The feel of the new ship, Covenant, was different than the Prometheus. There is a real sense of utility about the space. It has nine storage units full of weaponry, something we did not see in its predecessor. There is very little comfort about the Covenant, even though it has the same newer quality. The audience gets a sense of minimalist purpose when looking through its rooms and corridors. This was the same feeling the actors had, while working on the film.
Michael Fassbender, who plays David, said, “The corridors, the bridge, the sleep chamber, all these sort of production designs (are) so detailed, so sophisticated, so complete. It’s very believable. You disappear into that world, very quickly. And, you can relate to dealing with something that’s in the future.”
Because Scott could draw, he brought a lot of sketches to the production team. These sketches were detailed and showed his vision for sets, ships, and the version of the alien creature to appear in this film. As it predates Alien, the creature’s earlier form should do the same. It should have a different skeletal structure, a different way of moving, but be no less threatening.
Tackling the visual effects, Conor O’ Sullivan, creature design supervisor, and creature effects supervisor, Adam Johnson said they went back to the original Giger artwork. To get a greater understanding of the creatures they were fabricating, they looked at drawings of the Swiss artist and drew inspiration there. Because the original film used a somewhat primitive way of doing the effects, this new team had the benefit of combining the practical suits with digital versions to get the best of both versions.
First seen in this film, the neomorph had to be built as a practical model.

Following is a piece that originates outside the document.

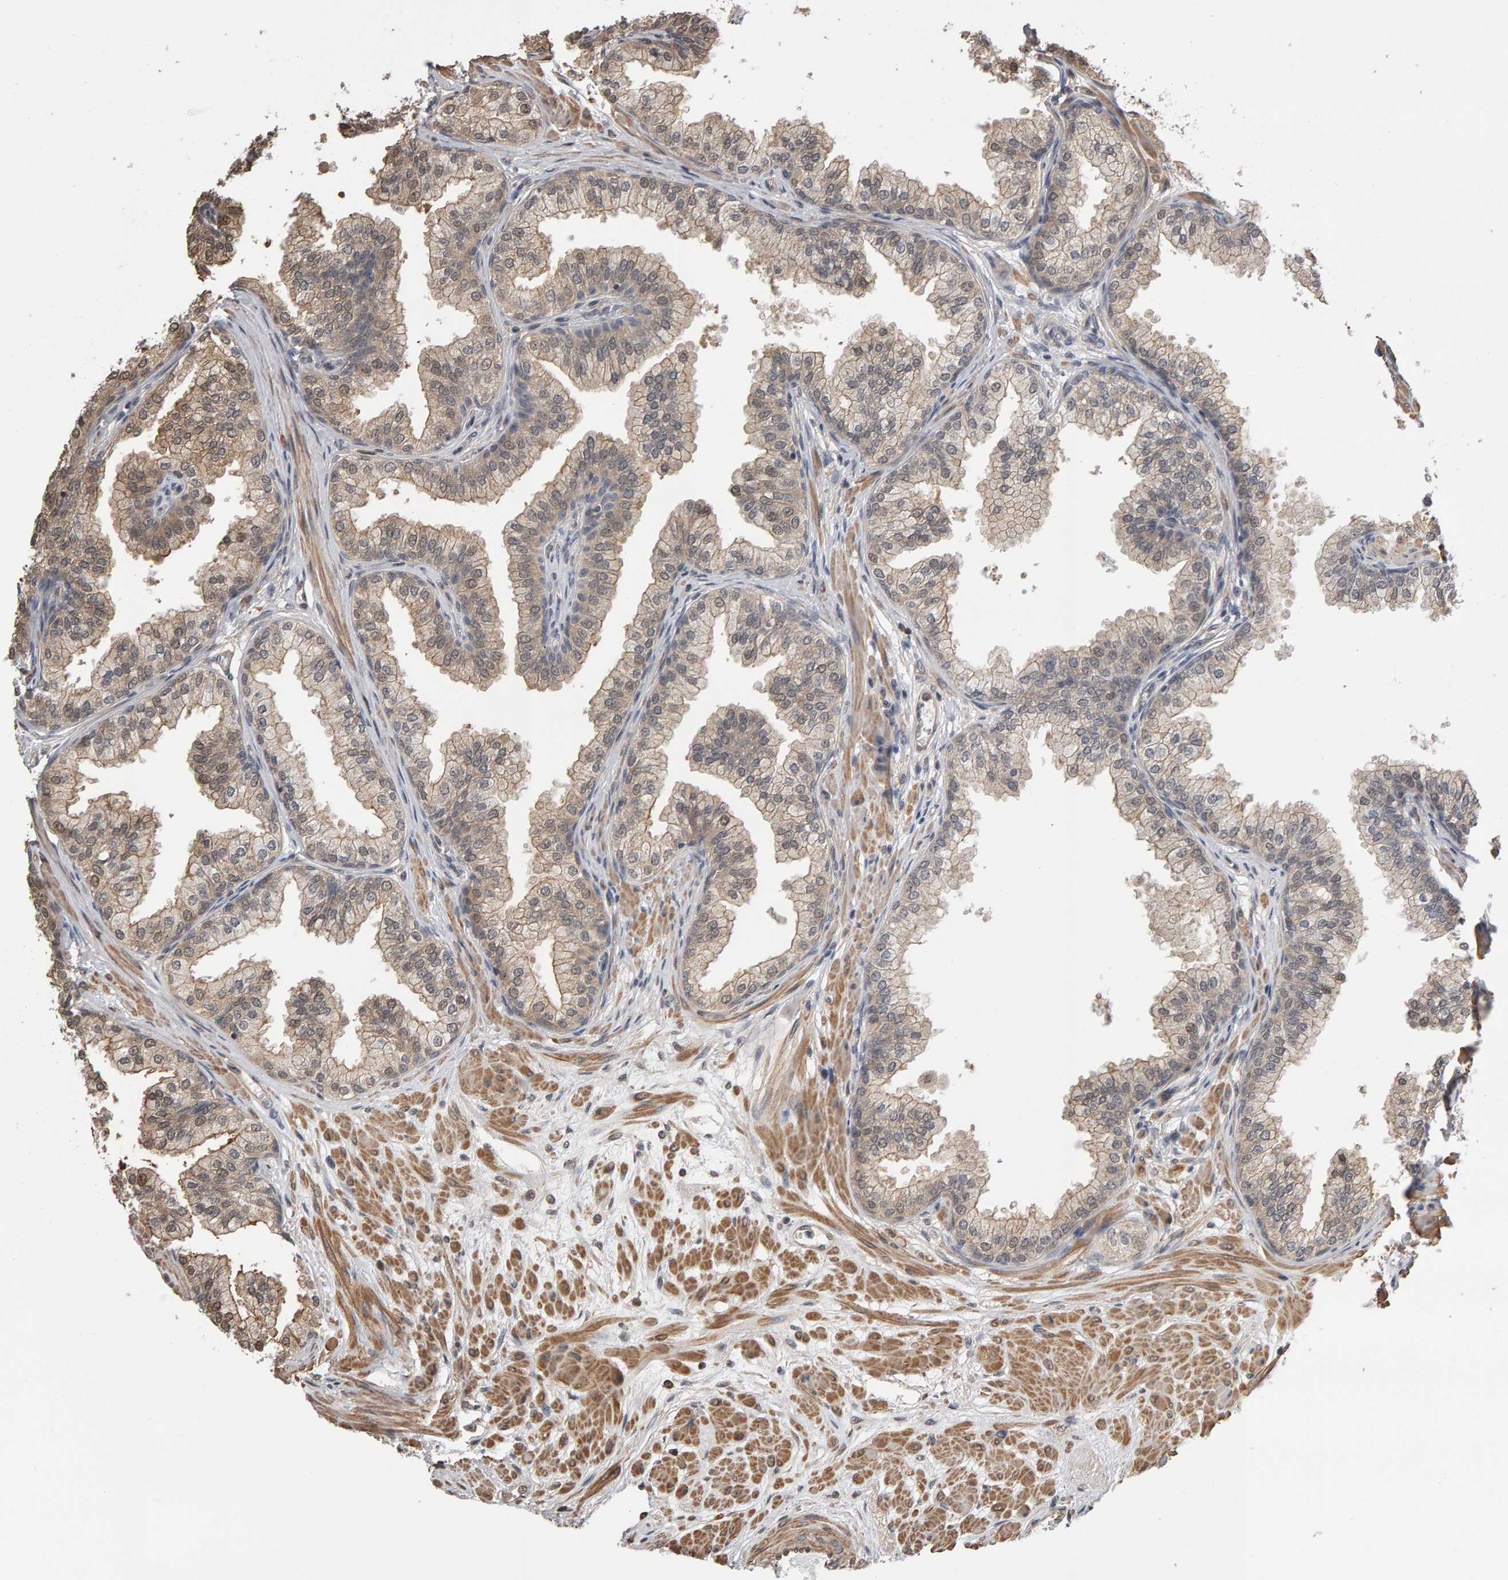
{"staining": {"intensity": "weak", "quantity": ">75%", "location": "cytoplasmic/membranous"}, "tissue": "prostate", "cell_type": "Glandular cells", "image_type": "normal", "snomed": [{"axis": "morphology", "description": "Normal tissue, NOS"}, {"axis": "morphology", "description": "Urothelial carcinoma, Low grade"}, {"axis": "topography", "description": "Urinary bladder"}, {"axis": "topography", "description": "Prostate"}], "caption": "Glandular cells demonstrate low levels of weak cytoplasmic/membranous expression in about >75% of cells in normal human prostate. (DAB (3,3'-diaminobenzidine) IHC, brown staining for protein, blue staining for nuclei).", "gene": "COASY", "patient": {"sex": "male", "age": 60}}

High definition cameras captured every detail of the creatures so it had to be done well. As the neomorph grows into the “goblin” version, actors, models, and puppets were all utilized for the practical version. Digital details such as color, texture, and other aspects would be added by a visual effects company (MPC). The eggs were all practical pieces. O’Sullivan and Johnson worked on the eggs, building and wiring them to get them to move in the way Scott wanted.
O’Sullivan said, “I think the alien carries with it a lot of baggage, as far as people’s expectations, and hopes.”
Andrew Crawford, an accomplished ballet dancer, played the lead alien. Crawford was described by a dance critic as having “the wingspan and majesty of a golden eagle.” In Alien: Covenant, he brings a strange grace to the menacing alien creature, as well as an eerie presence. In addition to knowing how to move, he was required to navigate the different corridors between sets with an efficient speed. The costuming required wearing stilt-like carbon-fiber running blades along with the alien body and an animatronic head. To prepare for his role, he watched earlier films to create his own movement style.
MPC (Moving Picture Company), a visual effects team, led by supervisor, Charley Henly created over seven hundred shots for Alien: Covenant. There is an excellent, four-minute video which shows a visual breakdown of the work MPC did for the film. It’s worth a look.
In spite of its overall positive reception by fans, Alien: Covenant underperformed. It grossed $240.9 million. Having been released in other countries before the United States, the film opened at number one in nineteen of them. Critics of the film called it “interesting,” and “impressive,” and few came out in any direct way with scathing reviews. Still, this film would be the last (for the moment) of the Alien franchise. It seemed, to many, that Alien, Prometheus, and Alien: Covenant told the story Ridley Scott wanted to tell.